於拓注視她離去的方向,黑眸湛湛,一向冷然的臉被濃濃的笑代替,她說的那三個字像山谷裡的回音,不停地蕩漾著……
愛情,就像在養一隻蛹,必須經歷一番蛻變的痛苦過程,才會由一隻醜陋的毛毛蟲,蛻化成一隻美麗的蝴蝶,遨翔在空中。
— — —
再過一個小時,就要正式演出了。
阮襲人穿戴整齊地坐在一面鏡子前,她粉底已經打好了,就等化妝師幫她上妝。
鏡子裡,反照出一個活靈靈的金喜。不過,只有阮襲人心裡清楚,自己並不像外表那麼有自信。
驀地,鏡子加入了另一個人。他戴著白色面具,全身濃罩在黑色的迷霧裡。
魅影……喔,不,是於拓。
那一瞬間,阮襲人有一點迷惑,這是她第一次看到於拓這副模樣。他蒙著面具,黑色被風罩得一頭一身,看起來像個陌生人,只有那雙不被遮掩的眼睛,迸射著她所熟悉的光芒。

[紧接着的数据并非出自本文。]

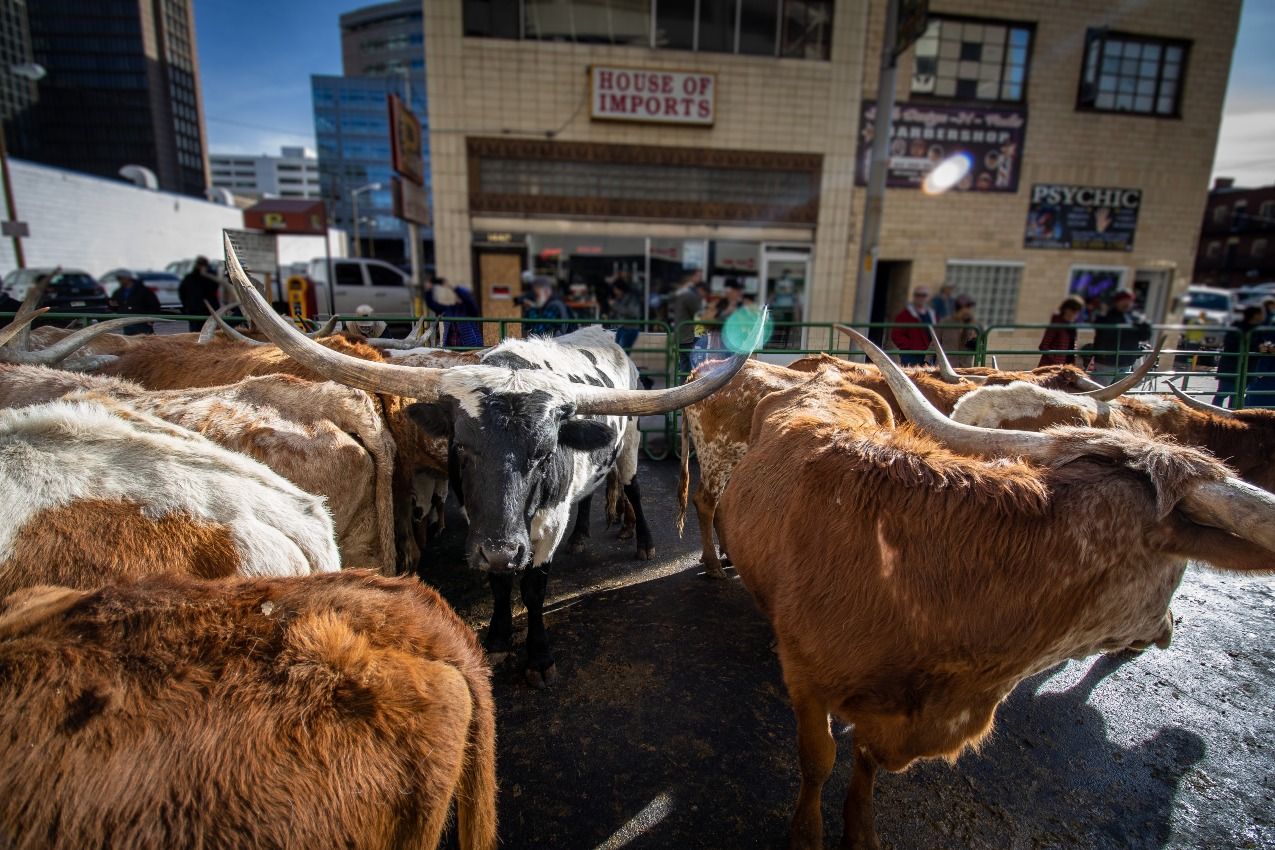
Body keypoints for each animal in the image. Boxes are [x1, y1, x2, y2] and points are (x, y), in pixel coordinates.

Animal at [223, 235, 760, 685]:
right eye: (461, 446)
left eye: (544, 453)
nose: (502, 549)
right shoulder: (485, 525)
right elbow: (502, 584)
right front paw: (501, 637)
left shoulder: (541, 526)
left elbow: (534, 588)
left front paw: (538, 658)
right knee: (586, 494)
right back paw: (582, 534)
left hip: (627, 448)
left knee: (630, 486)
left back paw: (643, 542)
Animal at [715, 326, 1275, 850]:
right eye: (1178, 570)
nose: (1168, 627)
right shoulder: (808, 682)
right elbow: (817, 761)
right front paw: (807, 834)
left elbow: (865, 764)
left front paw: (861, 831)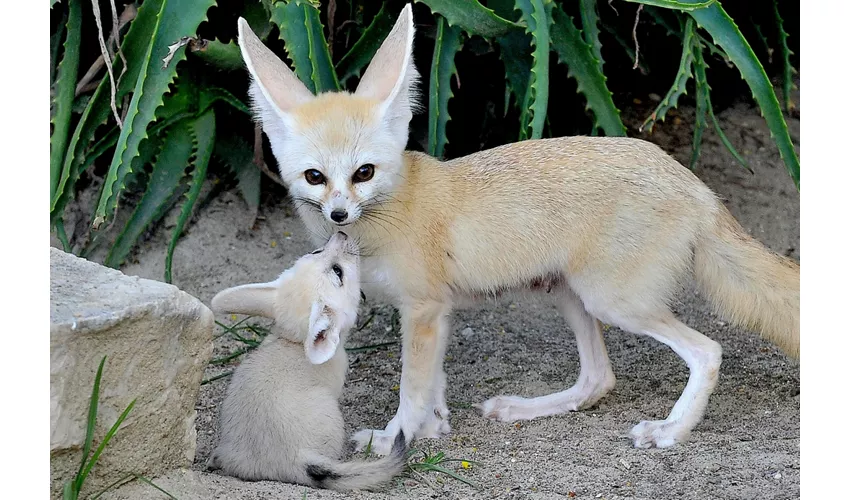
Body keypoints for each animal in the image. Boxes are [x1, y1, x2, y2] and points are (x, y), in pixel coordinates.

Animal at [232, 3, 796, 452]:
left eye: (363, 173)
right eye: (316, 177)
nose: (338, 216)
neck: (394, 208)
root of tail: (692, 182)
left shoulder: (424, 312)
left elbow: (412, 391)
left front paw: (394, 441)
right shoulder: (437, 315)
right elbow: (432, 391)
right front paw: (433, 432)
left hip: (614, 302)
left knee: (707, 351)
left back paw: (671, 431)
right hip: (570, 295)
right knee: (599, 380)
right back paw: (523, 409)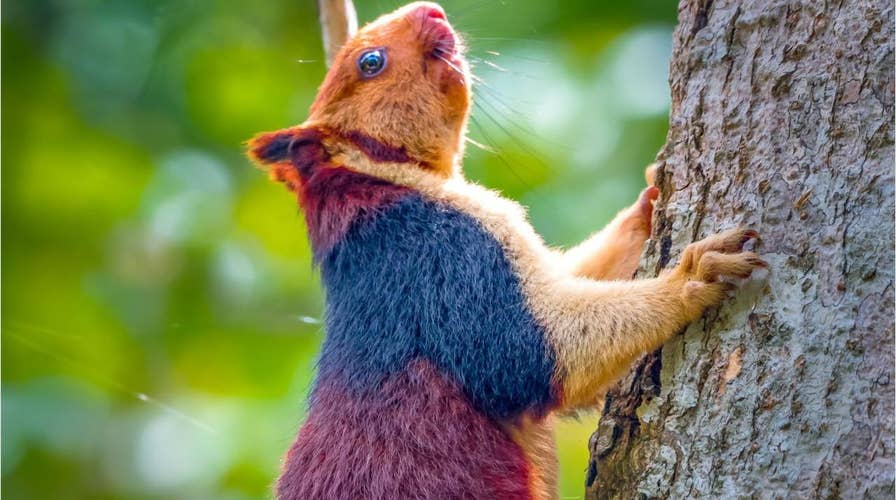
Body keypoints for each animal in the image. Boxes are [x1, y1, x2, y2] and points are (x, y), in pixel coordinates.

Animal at [247, 2, 766, 499]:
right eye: (370, 62)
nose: (432, 10)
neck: (379, 177)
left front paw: (648, 200)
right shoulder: (438, 255)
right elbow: (527, 353)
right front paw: (692, 276)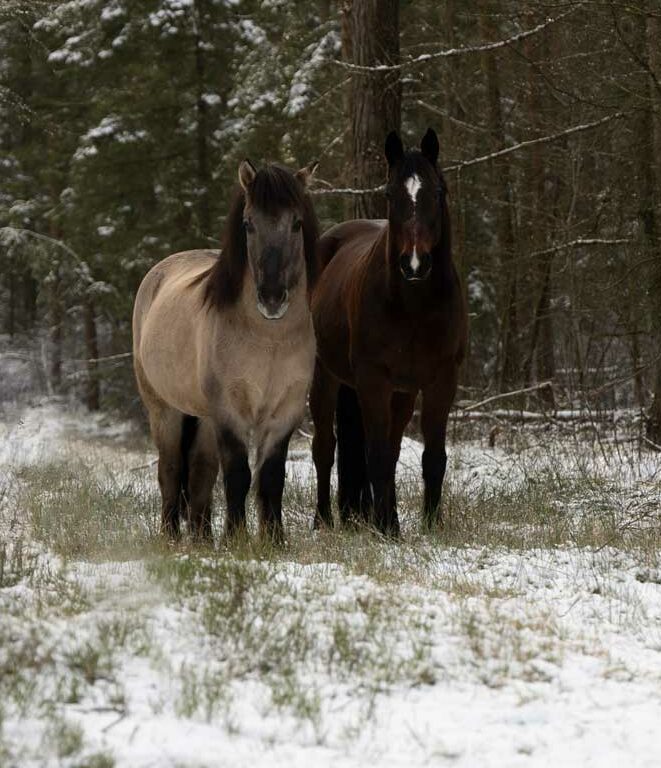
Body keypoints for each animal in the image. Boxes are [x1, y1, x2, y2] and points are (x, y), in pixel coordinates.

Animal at [132, 159, 319, 543]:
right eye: (248, 224)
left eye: (296, 223)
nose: (272, 297)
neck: (269, 339)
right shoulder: (230, 412)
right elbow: (238, 476)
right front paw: (236, 539)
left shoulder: (285, 412)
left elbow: (271, 478)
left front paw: (274, 541)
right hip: (164, 410)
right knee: (171, 469)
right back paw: (171, 537)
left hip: (203, 417)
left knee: (200, 471)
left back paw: (203, 537)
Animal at [310, 128, 467, 537]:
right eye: (389, 193)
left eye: (438, 191)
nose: (414, 263)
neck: (414, 304)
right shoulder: (373, 379)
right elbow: (377, 454)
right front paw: (386, 530)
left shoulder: (441, 379)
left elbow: (432, 456)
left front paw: (430, 525)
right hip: (325, 375)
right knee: (324, 447)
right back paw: (324, 520)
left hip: (403, 392)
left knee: (392, 449)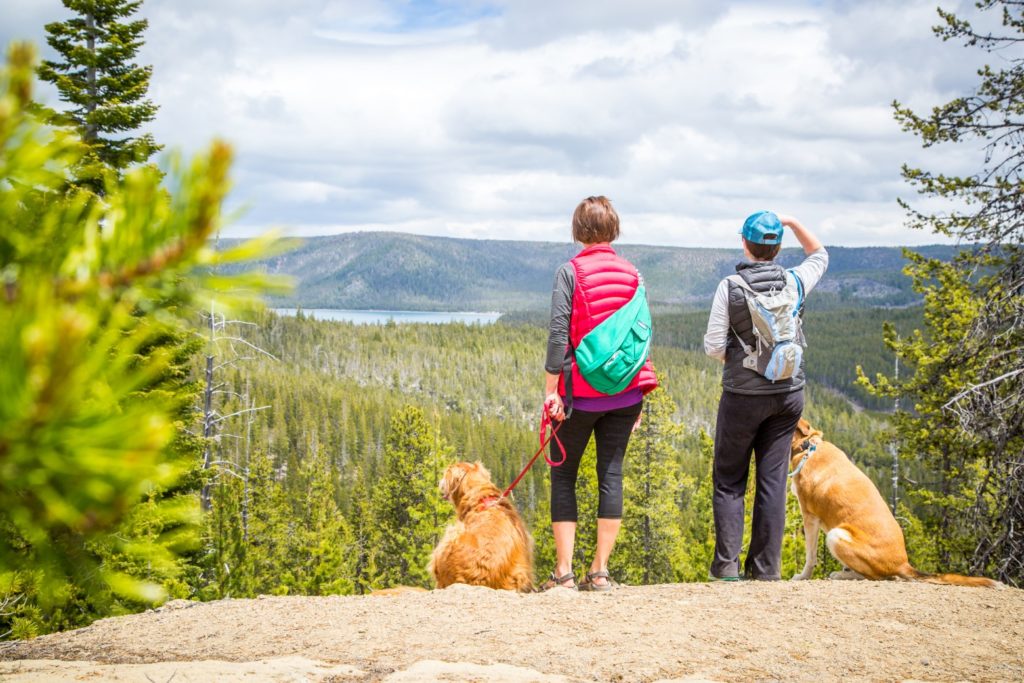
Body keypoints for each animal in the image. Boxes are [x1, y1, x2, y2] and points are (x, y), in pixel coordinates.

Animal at [790, 417, 999, 589]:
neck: (806, 446)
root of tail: (903, 564)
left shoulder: (809, 517)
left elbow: (810, 556)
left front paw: (803, 576)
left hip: (836, 535)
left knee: (874, 577)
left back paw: (841, 575)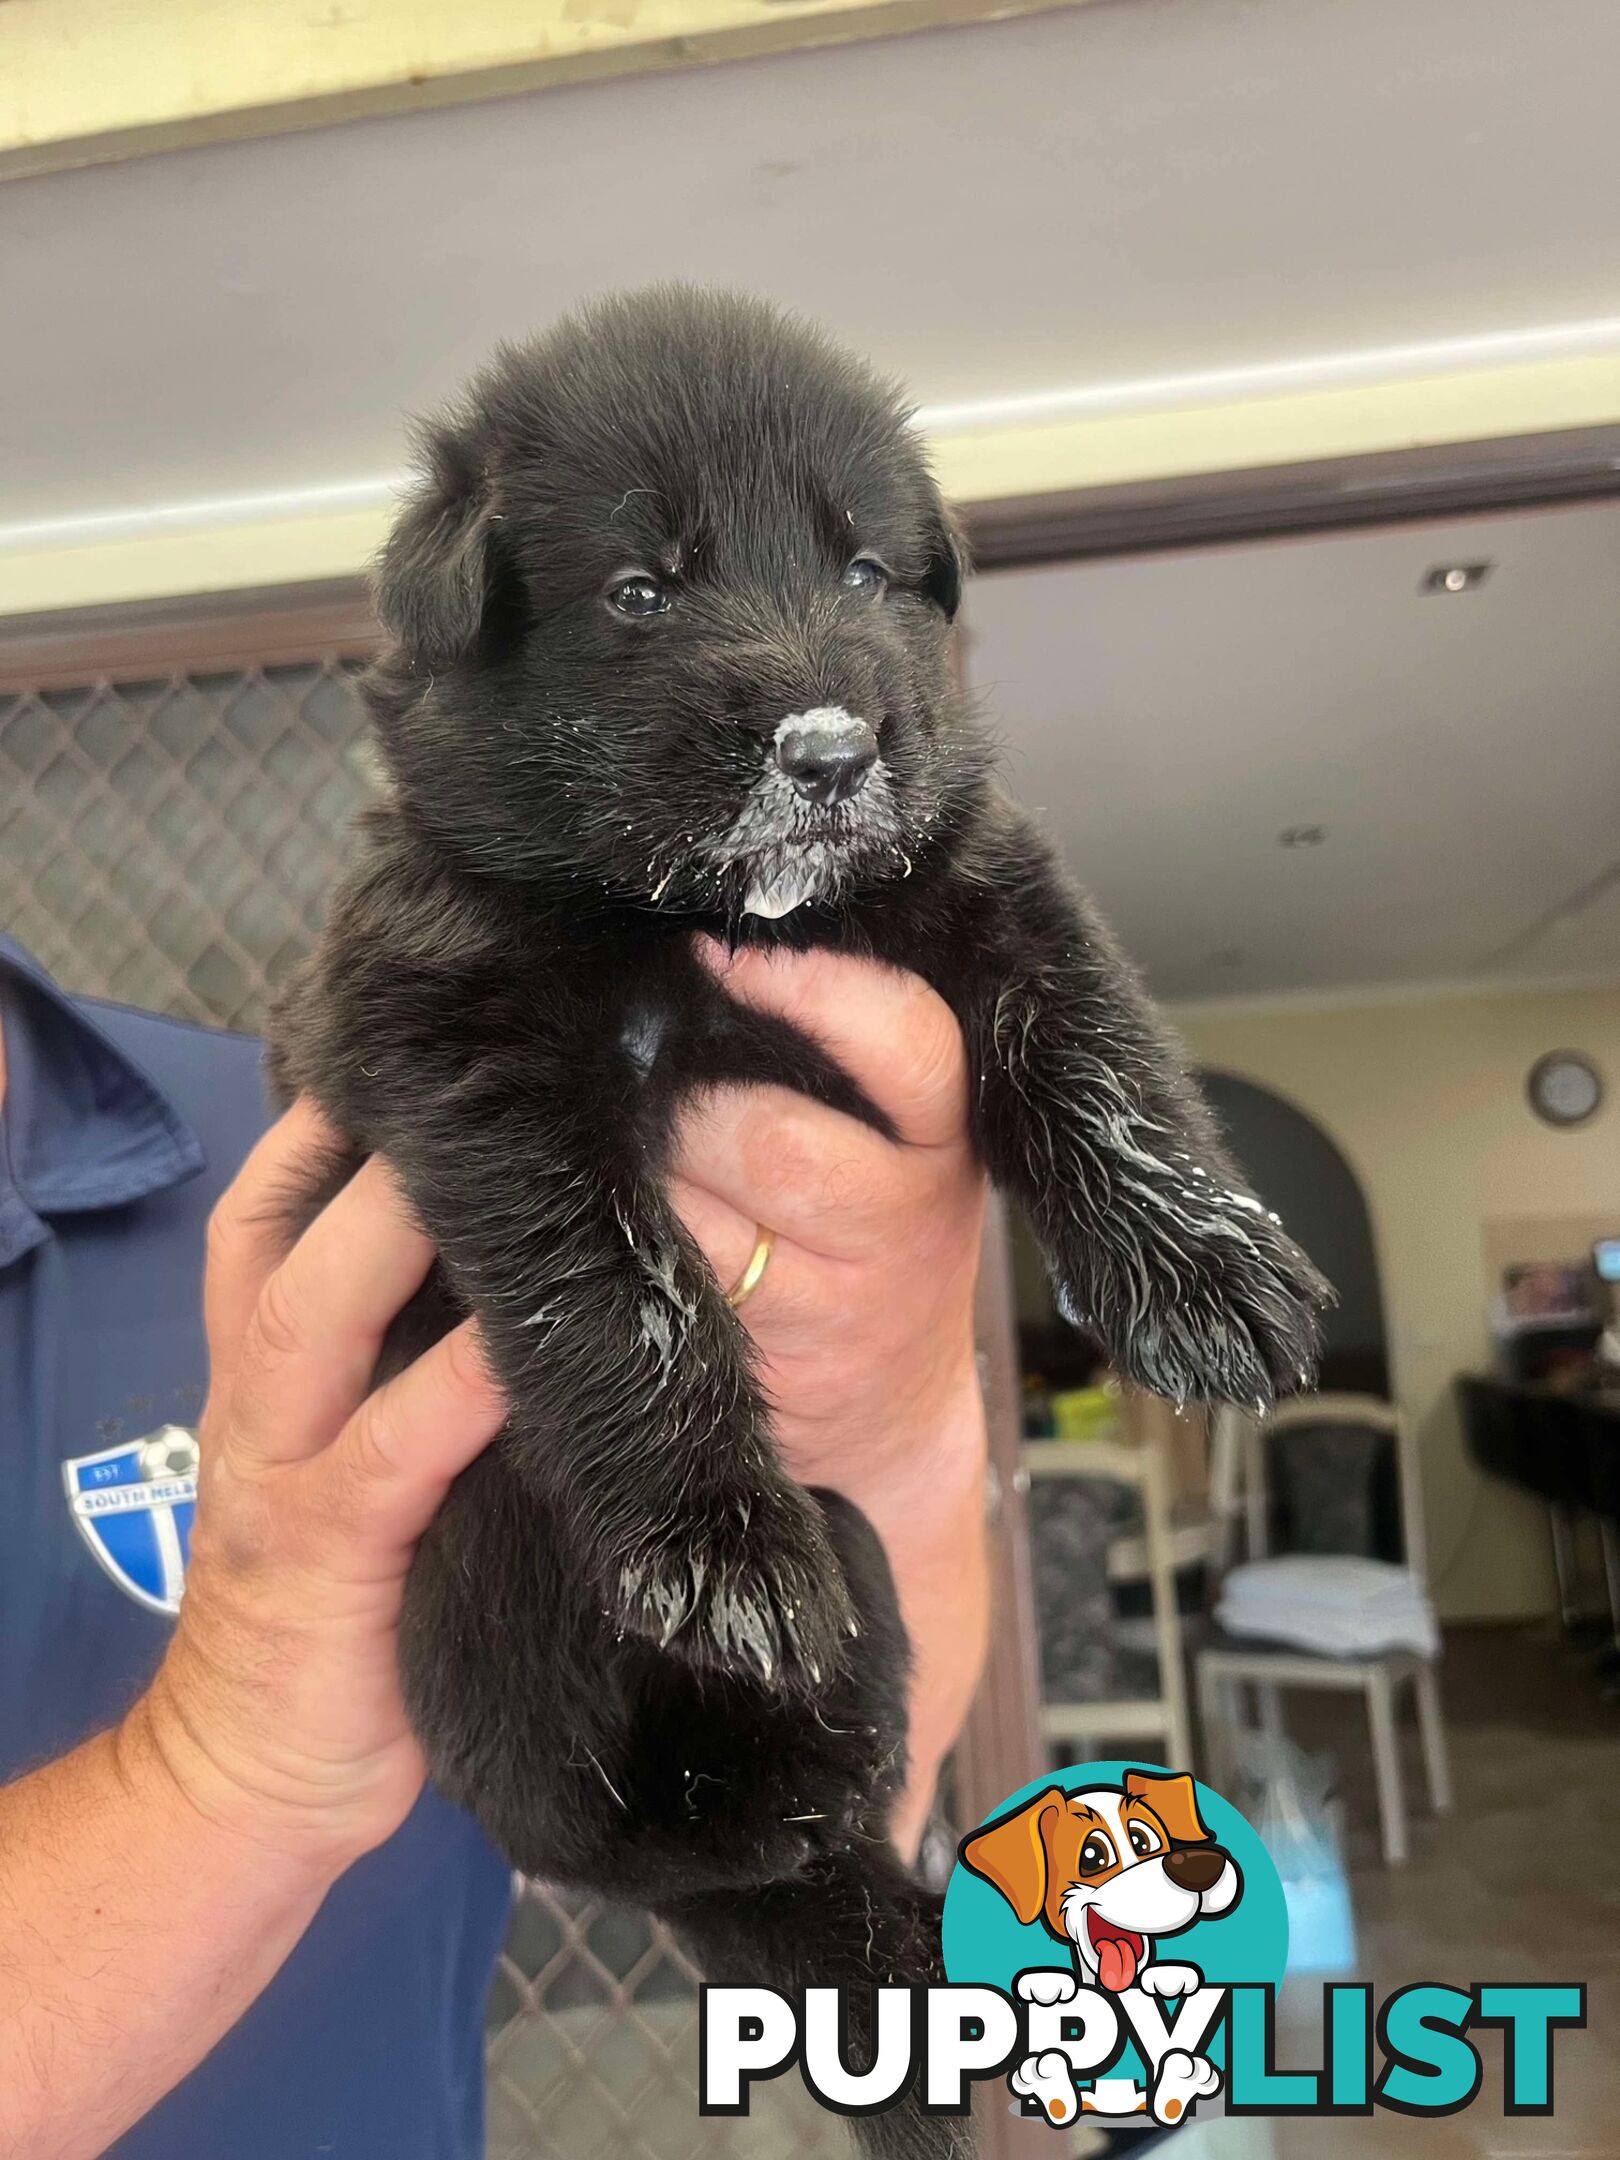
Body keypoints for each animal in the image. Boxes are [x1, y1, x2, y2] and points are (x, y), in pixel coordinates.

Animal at [270, 291, 1330, 2160]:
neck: (707, 922)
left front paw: (1209, 1270)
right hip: (485, 1590)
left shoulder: (985, 886)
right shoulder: (469, 1043)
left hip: (870, 1564)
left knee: (796, 1833)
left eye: (864, 569)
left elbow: (1098, 1046)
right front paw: (719, 1545)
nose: (830, 751)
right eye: (642, 588)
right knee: (632, 1836)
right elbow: (623, 1289)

其實,所有演員裡,就屬於拓最輕鬆了。他不需要濃綜艷抹,也不需要把自已打扮得像只孔雀。只要一身黑衣、面具,就能表達出角色的感覺。
「我來幫你上妝吧。」於拓拿下面具,把她的身子轉過來。
「你會?」她揚眉。
「別忘了我在百老匯待過,偶爾也會幫演員們上妝。」
他托起她的下巴,熟練地拿起粉筆仔細描繪她的眉毛。
阮襲人眼凝著他認真的神情,他的眼神是如此地堅定,眉頭因專注而微蹙,嘴角有一抹笑意。她深刻地看他,把他臉上的每一道線條看個清楚,她要仔仔細細地記住他愛她的模樣。喔,她是如此地愛著這個男人。
「別再這樣看我,」塗上口紅,於拓捕捉到她的凝視。他輕笑作聲把她轉回鏡子前,「否則我會忍不住在眾目睽睽之下吻了你。」他悄然在她耳邊低語。
阮襲人的臉燒紅直到耳根,羞得不敢抬眼看他。
這時,音樂響起了。
她驚悸的抬眸,視線與他在鏡中相遇。她看著鏡中的他,他也回望著她,眸子沉著如夜空那輪寧靜的明月,溫柔地將她包圍。漸漸,所有的不安消失了,阮襲人覺得自已安適又自在。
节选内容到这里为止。